Trône de Booba : ode à la longévité

Enfin, après la dernière sortie de Booba qui était Nero Nemesis ; le rap français était en attente de plus de choses que de simples clashs sur Instagram. Booba avait annoncé depuis longtemps ce fameux album Trône, un projet qui devait briser le rap français et mettre le rap game à genoux. Qu’en est-il vraiment ?

D’abord, retour sur les derniers jours assez chaotiques. Oui, l’album a leaké presque 3 semaines avant la date de sortie annoncée, ce qui parait un peu trop gros pour être une fuite involontaire, surtout pour un projet censé être si important. Certains ont commencé à lancer des théories à tout va entre l’idée du double album ou encore le caractère volontaire du leak. Pour répondre à ces théories il faudra s’armer de patience et attendre, peut-être un jour, une déclaration du Duc. Bref, revenons en à notre problème principal : que vaut cet album ?

Booba c’est désormais 20 ans de carrière, des projets qui sont désormais des monuments du rap français, des clashs en tout genre et un business bien installé.
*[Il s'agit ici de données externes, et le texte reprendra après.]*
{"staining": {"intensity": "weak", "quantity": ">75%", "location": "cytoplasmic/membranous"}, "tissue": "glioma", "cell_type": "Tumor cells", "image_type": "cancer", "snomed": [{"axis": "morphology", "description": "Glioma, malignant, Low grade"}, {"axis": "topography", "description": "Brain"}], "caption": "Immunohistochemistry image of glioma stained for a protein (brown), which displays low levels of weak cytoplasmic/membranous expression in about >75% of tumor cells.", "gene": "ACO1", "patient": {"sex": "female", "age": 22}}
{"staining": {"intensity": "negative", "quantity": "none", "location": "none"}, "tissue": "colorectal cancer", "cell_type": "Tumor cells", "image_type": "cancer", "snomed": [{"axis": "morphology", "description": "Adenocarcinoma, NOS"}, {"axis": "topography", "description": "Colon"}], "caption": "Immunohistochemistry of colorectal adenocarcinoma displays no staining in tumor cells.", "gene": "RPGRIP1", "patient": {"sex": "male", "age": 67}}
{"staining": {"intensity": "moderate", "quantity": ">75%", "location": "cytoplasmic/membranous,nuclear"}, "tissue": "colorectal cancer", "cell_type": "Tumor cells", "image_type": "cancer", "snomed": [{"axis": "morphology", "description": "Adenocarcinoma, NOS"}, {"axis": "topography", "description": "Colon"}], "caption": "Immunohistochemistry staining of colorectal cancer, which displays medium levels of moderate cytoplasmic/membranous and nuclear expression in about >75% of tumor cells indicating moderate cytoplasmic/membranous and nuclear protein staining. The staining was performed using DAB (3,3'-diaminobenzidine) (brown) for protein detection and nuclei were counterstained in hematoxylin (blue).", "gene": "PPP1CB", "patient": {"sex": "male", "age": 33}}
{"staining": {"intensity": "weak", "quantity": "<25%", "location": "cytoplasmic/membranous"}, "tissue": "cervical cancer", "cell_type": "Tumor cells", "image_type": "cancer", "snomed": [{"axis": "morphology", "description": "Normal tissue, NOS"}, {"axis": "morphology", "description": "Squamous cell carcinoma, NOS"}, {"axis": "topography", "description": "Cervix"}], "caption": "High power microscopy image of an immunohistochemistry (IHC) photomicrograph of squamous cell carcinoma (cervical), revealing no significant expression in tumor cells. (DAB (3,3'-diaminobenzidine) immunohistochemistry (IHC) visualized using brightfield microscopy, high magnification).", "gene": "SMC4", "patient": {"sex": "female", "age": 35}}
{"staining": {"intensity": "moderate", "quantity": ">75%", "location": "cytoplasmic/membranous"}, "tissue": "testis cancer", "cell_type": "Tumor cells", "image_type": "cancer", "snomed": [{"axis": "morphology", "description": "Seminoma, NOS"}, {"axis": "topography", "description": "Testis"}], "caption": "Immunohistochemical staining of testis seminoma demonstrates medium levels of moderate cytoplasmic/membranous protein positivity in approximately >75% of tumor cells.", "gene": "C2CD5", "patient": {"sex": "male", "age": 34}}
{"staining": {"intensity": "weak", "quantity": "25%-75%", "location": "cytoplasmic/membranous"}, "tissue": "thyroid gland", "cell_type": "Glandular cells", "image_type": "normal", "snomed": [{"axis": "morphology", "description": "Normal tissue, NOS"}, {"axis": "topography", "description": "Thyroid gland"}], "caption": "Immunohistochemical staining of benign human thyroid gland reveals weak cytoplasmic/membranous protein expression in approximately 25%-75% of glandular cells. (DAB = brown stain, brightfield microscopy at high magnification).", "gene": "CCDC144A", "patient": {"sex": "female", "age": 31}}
Trône comprend 15 titres dont 2 bonus qui sont DKR et E.L.E.P.H.A.N.T. De nombreuses ambiances et prod différentes sont réunies, on peut trouver du rude et sec comme avec Terrain ou des titres plus dansants comme A la Folie.  La plupart des titres sont assez courts mais laissent place à des punchlines efficaces et bien taillées. On se retrouve confronté à de nouveaux thèmes, dans sa position de père il va s’attarder sur Luna, sa jeune fille. Il lui dédiera même un magnifique titre intitulé Petite fille qui viendra clore l’album. On sent dans ses paroles que le désormais quarantenaire Élie Yaffa a grandi, mais s’est surtout   assagi. Même s’il manie encore très bien l’ego trip et se place toujours comme le patron du rap game, il évolue dans ce qu’il transmet.

On peut par exemple entendre dans l’album qu’il ne glorifie plus la prison mais a plutôt tendance à être critique envers son passage là-bas. On retrouve quand même un de ses outils préférés, le vocoder dès le premier titre jusqu’à atteindre son apogée sur la douce ballade Ridin’. Son évolution se marque par la musicalité générale de l’album. En effet, il quitte le style assez violent de Nero Nemesis pour plutôt venir  se poser dans la douceur avec Trône. On retrouve peu de feats mais ilssont tous plus impressionnants les uns que les autres, entre Gato qui progresse réellement ou encore Damso et Niska qui atteignent des sommets.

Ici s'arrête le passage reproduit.